Томас Манн - Доктор Фаустус
Я имею в виду не участь Клариссы Родде, этой гордой, насмешливой, заигрывающей со смертью блондинки, которая тогда еще была среди нас, жила с матерью и участвовала в карнавальных развлечениях, хотя уже собиралась покинуть город, чтобы, воспользовавшись ангажементом, устроенным ей ее учителем, пожилым премьером Королевского театра, дебютировать на провинциальной сцене. Впоследствии это обернулось несчастьем, но надо сказать, что ее театральный ментор, Зейлер по фамилии, не несет за него никакой ответственности. Однажды он прислал сенаторше Родде письмо, где заявил, что его ученица, правда, чрезвычайно смышлена и увлечена театром, но что ее природное дарование недостаточно велико, чтобы обеспечить успешную сценическую карьеру; ей не хватает первоосновы всякого драматического мастерства — комедиантского инстинкта, того, что называют актерской жилкой, и он должен честно посоветовать ей сойти с избранного пути. Но слезы и отчаяние Клариссы возымели свое действие на мать; и придворного артиста Зейлера, застрахованного от возможных упреков письмом, попросили закончить курс обучения и, пустив в ход свои связи, помочь девушке дебютировать на правах практикантки.
Прошло уже двадцать четыре года с тех пор, как Клариссу постигла прискорбная участь, и я расскажу об этом в хронологической последовательности. Сейчас я говорю об участи ее хрупкой, несчастной сестры Инесы, придававшей такое значение традициям и страданию, а также об участи бедного Руди Швердтфегера, которую я с ужасом вспомнил, когда только что, непроизвольно забегая вперед, упомянул о причастности одинокого Адриана Леверкюна к этим событиям. Пусть мой читатель, привыкший уже к подобным предвосхищениям, не приписывает их авторской расхлябанности или бестолковости. Дело просто-напросто в том, что об определенных вещах, которые мне придется поведать, я уже заранее думаю со страхом и беспокойством, даже с дрожью, что они тяготеют надо мной великим бременем и что этот груз я пытаюсь как-то распределить, говоря о них преждевременно и намеками, никому, впрочем, кроме меня, не понятными, и тем отчасти облегчая свою ношу. Этим я хочу лишить остроты ужасное, ослабить его жуткость. Вот что можно сказать в извинение «порочной» повествовательской техники и в оправдание несовершенной композиции… Что от завязки событий, здесь излагаемых, Адриан был очень далек, что он почти их не замечал и что только я, обладавший гораздо большим общественным любопытством или, может быть, лучше сказать — человеческой участливостью, чем он, в известной мере столкнул его с ними, об этом не стоит и предупреждать. Речь идет вот о чем.
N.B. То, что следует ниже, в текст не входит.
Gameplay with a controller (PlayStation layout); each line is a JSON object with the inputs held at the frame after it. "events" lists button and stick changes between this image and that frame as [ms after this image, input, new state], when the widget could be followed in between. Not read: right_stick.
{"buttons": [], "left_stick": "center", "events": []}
Как уже было замечено ранее, обе сестры Родде — и Кларисса и Инеса — не очень-то ладили со своей матерью, сенаторшей, и нередко давали понять, что их раздражает благопристойно-вольная полубогемность их гостиной, их лишенного корней, хотя и обставленного остатками патрицианской презентабельности дома. Обе, избрав, правда, разные направления, стремились уйти от этого двойственного быта: гордая Кларисса — в служение искусству, к которому, однако, как вскоре установил ее учитель, у нее не было настоящего призвания; хрупко-меланхолическая и по сути страшившаяся жизни Инеса — назад, под кров и духовную защиту надежного буржуазного уклада, путь к которому открывал респектабельный брак, желательно по любви, а на худой конец и без оной. Инеса, разумеется с искреннего одобрения сентиментальной матери, стала на этот путь и потерпела на нем крушение, так же как ее сестра на своем. Трагически выяснилось, что не по ней, собственно, был такой идеал, да и сама эпоха, все на свете менявшая и подрывавшая, уже не допускала его осуществления.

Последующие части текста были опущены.